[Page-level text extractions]
# # # # #

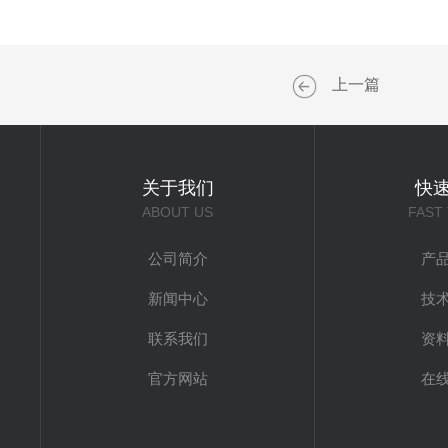
上一篇
关于我们
快
ABOUT US
FAST
公司简介
产
新闻中心
技
联系我们
资
官方网站
在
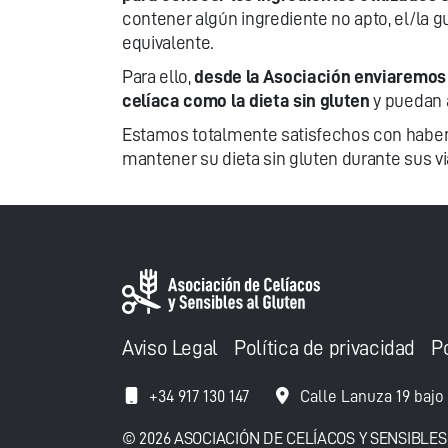
contener algún ingrediente no apto, el/la g
equivalente.
Para ello,
desde la Asociación enviaremos
celíaca como la dieta sin gluten
y puedan a
Estamos totalmente satisfechos con haber 
mantener su dieta sin gluten durante sus vi
Aviso Legal
Política de privacidad
P
+34 917 130 147
Calle Lanuza 19 bajo
© 2026 ASOCIACIÓN DE CELÍACOS Y SENSIBLES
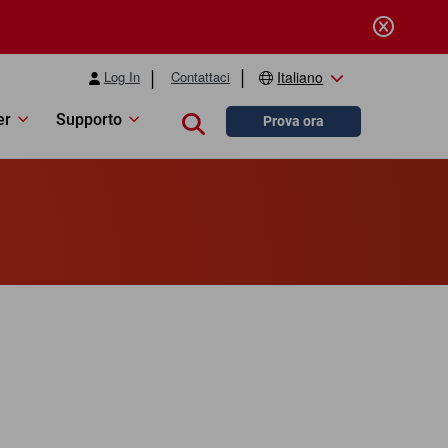
Log In
Contattaci
Italiano
er
Supporto
Close search
Prova ora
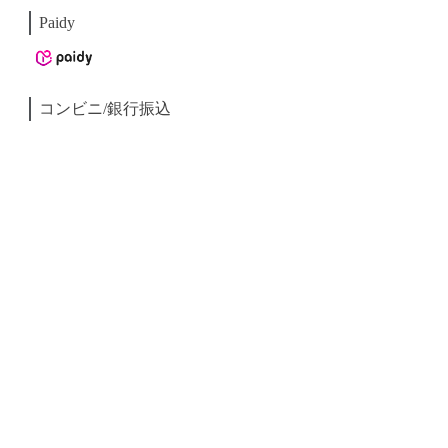
Paidy
コンビニ/銀行振込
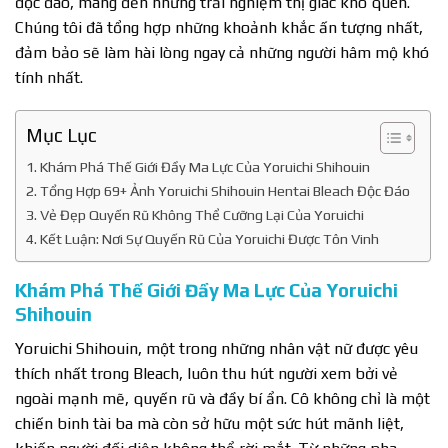
độc đáo, mang đến những trải nghiệm thị giác khó quên.
Chúng tôi đã tổng hợp những khoảnh khắc ấn tượng nhất,
đảm bảo sẽ làm hài lòng ngay cả những người hâm mộ khó
tính nhất.
Mục Lục
Khám Phá Thế Giới Đầy Ma Lực Của Yoruichi Shihouin
Tổng Hợp 69+ Ảnh Yoruichi Shihouin Hentai Bleach Độc Đáo
Vẻ Đẹp Quyến Rũ Không Thể Cưỡng Lại Của Yoruichi
Kết Luận: Nơi Sự Quyến Rũ Của Yoruichi Được Tôn Vinh
Khám Phá Thế Giới Đầy Ma Lực Của Yoruichi
Shihouin
Yoruichi Shihouin, một trong những nhân vật nữ được yêu
thích nhất trong Bleach, luôn thu hút người xem bởi vẻ
ngoài mạnh mẽ, quyến rũ và đầy bí ẩn. Cô không chỉ là một
chiến binh tài ba mà còn sở hữu một sức hút mãnh liệt,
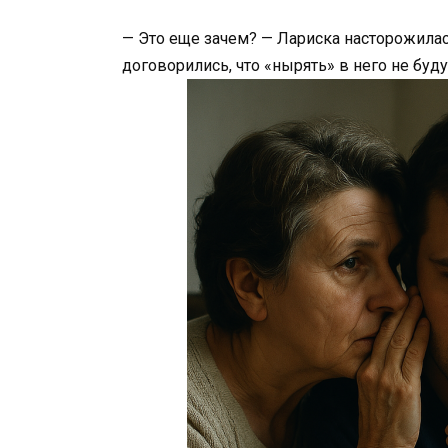
— Это еще зачем? — Лариска насторожилась
договорились, что «нырять» в него не буд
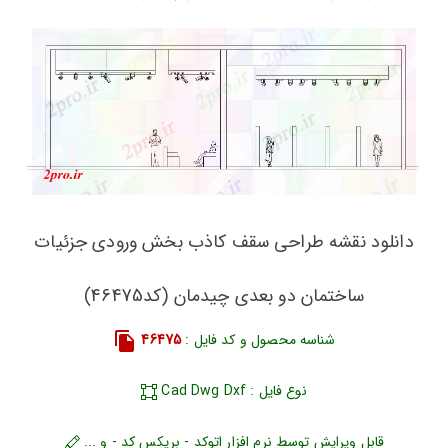
دانلود نقشه طراحی سقف کاذب بخش ورودی جزئیات
ساختمان دو بعدی چیدمان (کد46475)
شناسه محصول و کد فایل :
46475
نوع فایل : Cad Dwg Dxf
قابل ویرایش توسط نرم افزار اتوکد - بریکس کد - و ...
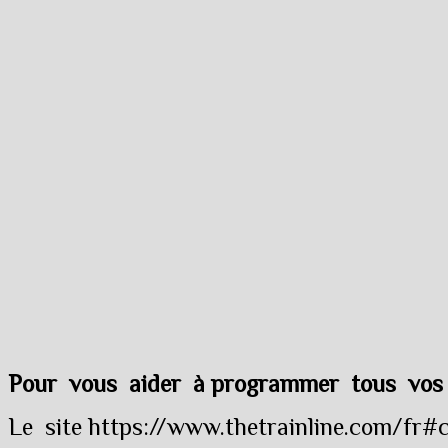
Pour vous aider à programmer tous vos
Le site https://www.thetrainline.com/fr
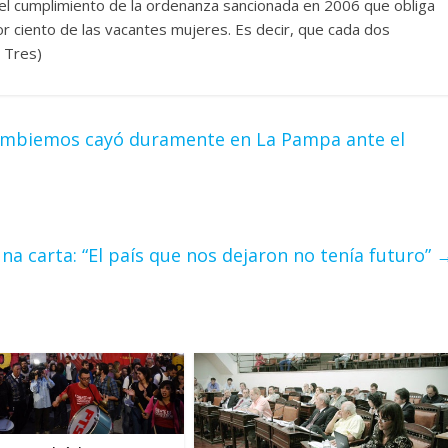
n el cumplimiento de la ordenanza sancionada en 2006 que obliga
or ciento de las vacantes mujeres. Es decir, que cada dos
 Tres)
Cambiemos cayó duramente en La Pampa ante el
na carta: “El país que nos dejaron no tenía futuro”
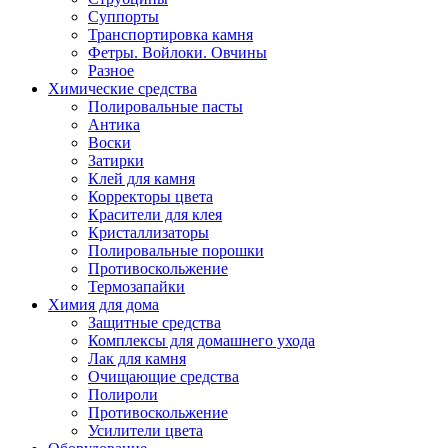
Суппорты
Транспортировка камня
Фетры. Войлоки. Овчины
Разное
Химические средства
Полировальные пасты
Антика
Воски
Затирки
Клей для камня
Корректоры цвета
Красители для клея
Кристаллизаторы
Полировальные порошки
Противоскольжение
Термозапайки
Химия для дома
Защитные средства
Комплексы для домашнего ухода
Лак для камня
Очищающие средства
Полироли
Противоскольжение
Усилители цвета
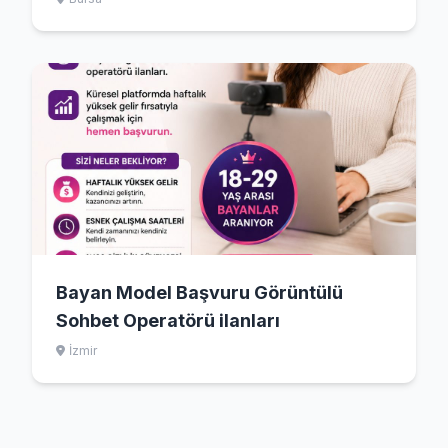
Bayan Model Başvuru Görüntülü
Sohbet Operatörü ilanları
İzmir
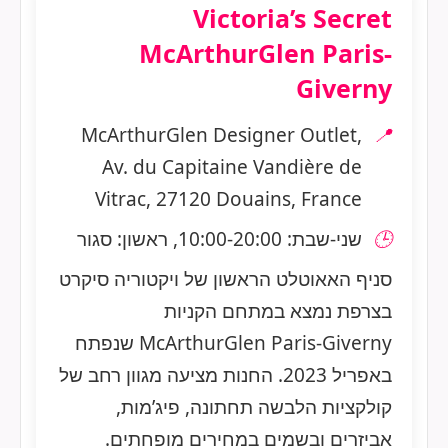
Victoria’s Secret
McArthurGlen Paris-
Giverny
McArthurGlen Designer Outlet,
📍
Av. du Capitaine Vandière de
Vitrac, 27120 Douains, France
🕒
שני-שבת: 10:00-20:00, ראשון: סגור
סניף האאוטלט הראשון של ויקטוריה סיקרט
בצרפת נמצא במתחם הקניות
McArthurGlen Paris-Giverny שנפתח
באפריל 2023. החנות מציעה מגוון רחב של
קולקציות הלבשה תחתונה, פיג’מות,
אביזרים ובשמים במחירים מופחתים.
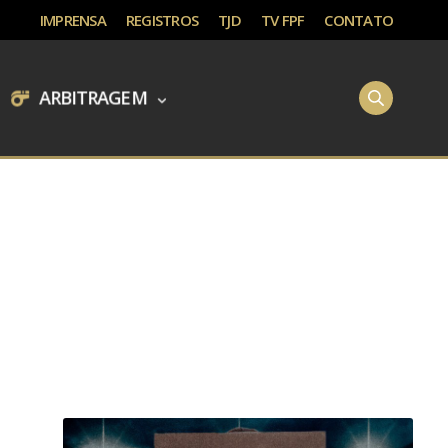
IMPRENSA
REGISTROS
TJD
TV FPF
CONTATO
ARBITRAGEM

# # # # #

### What is required:
Rewrite every line of text in the material above as one numbered list, leaving out blank lines. Leave the picture markers out of the answer.

### Written solution:
1. 上一篇
2. 关于我们
3. 快
4. ABOUT US
5. FAST
6. 公司简介
7. 产
8. 新闻中心
9. 技
10. 联系我们
11. 资
12. 官方网站
13. 在
14. contener algún ingrediente no apto, el/la g
15. equivalente.
16. Para ello,
17. desde la Asociación enviaremos
18. celíaca como la dieta sin gluten
19. y puedan a
20. Estamos totalmente satisfechos con haber 
21. mantener su dieta sin gluten durante sus vi
22. Aviso Legal
23. Política de privacidad
24. P
25. +34 917 130 147
26. Calle Lanuza 19 bajo
27. © 2026 ASOCIACIÓN DE CELÍACOS Y SENSIBLES
28. Log In
29. Contattaci
30. Italiano
31. er
32. Supporto
33. Close search
34. Prova ora
35. Paidy
36. コンビニ/銀行振込
37. độc đáo, mang đến những trải nghiệm thị giác khó quên.
38. Chúng tôi đã tổng hợp những khoảnh khắc ấn tượng nhất,
39. đảm bảo sẽ làm hài lòng ngay cả những người hâm mộ khó
40. tính nhất.
41. Mục Lục
42. Khám Phá Thế Giới Đầy Ma Lực Của Yoruichi Shihouin
43. Tổng Hợp 69+ Ảnh Yoruichi Shihouin Hentai Bleach Độc Đáo
44. Vẻ Đẹp Quyến Rũ Không Thể Cưỡng Lại Của Yoruichi
45. Kết Luận: Nơi Sự Quyến Rũ Của Yoruichi Được Tôn Vinh
46. Khám Phá Thế Giới Đầy Ma Lực Của Yoruichi
47. Shihouin
48. Yoruichi Shihouin, một trong những nhân vật nữ được yêu
49. thích nhất trong Bleach, luôn thu hút người xem bởi vẻ
50. ngoài mạnh mẽ, quyến rũ và đầy bí ẩn. Cô không chỉ là một
51. chiến binh tài ba mà còn sở hữu một sức hút mãnh liệt,
52. — Это еще зачем? — Лариска насторожилась
53. договорились, что «нырять» в него не буд
54. دانلود نقشه طراحی سقف کاذب بخش ورودی جزئیات
55. ساختمان دو بعدی چیدمان (کد46475)
56. شناسه محصول و کد فایل :
57. 46475
58. نوع فایل : Cad Dwg Dxf
59. قابل ویرایش توسط نرم افزار اتوکد - بریکس کد - و ...
60. Pour vous aider à programmer tous vos
61. Le site https://www.thetrainline.com/fr
62. n el cumplimiento de la ordenanza sancionada en 2006 que obliga
63. or ciento de las vacantes mujeres. Es decir, que cada dos
64.  Tres)
65. Cambiemos cayó duramente en La Pampa ante el
66. na carta: “El país que nos dejaron no tenía futuro”
67. Суппорты
68. Транспортировка камня
69. Фетры. Войлоки. Овчины
70. Разное
71. Химические средства
72. Полировальные пасты
73. Антика
74. Воски
75. Затирки
76. Клей для камня
77. Корректоры цвета
78. Красители для клея
79. Кристаллизаторы
80. Полировальные порошки
81. Противоскольжение
82. Термозапайки
83. Химия для дома
84. Защитные средства
85. Комплексы для домашнего ухода
86. Лак для камня
87. Очищающие средства
88. Полироли
89. Противоскольжение
90. Усилители цвета
91. Bayan Model Başvuru Görüntülü
92. Sohbet Operatörü ilanları
93. İzmir
94. Victoria’s Secret
95. McArthurGlen Paris-
96. Giverny
97. McArthurGlen Designer Outlet,
98. 📍
99. Av. du Capitaine Vandière de
100. Vitrac, 27120 Douains, France
101. 🕒
102. שני-שבת: 10:00-20:00, ראשון: סגור
103. סניף האאוטלט הראשון של ויקטוריה סיקרט
104. בצרפת נמצא במתחם הקניות
105. McArthurGlen Paris-Giverny שנפתח
106. באפריל 2023. החנות מציעה מגוון רחב של
107. קולקציות הלבשה תחתונה, פיג’מות,
108. אביזרים ובשמים במחירים מופחתים.
109. IMPRENSA
110. REGISTROS
111. TJD
112. TV FPF
113. CONTATO
114. ARBITRAGEM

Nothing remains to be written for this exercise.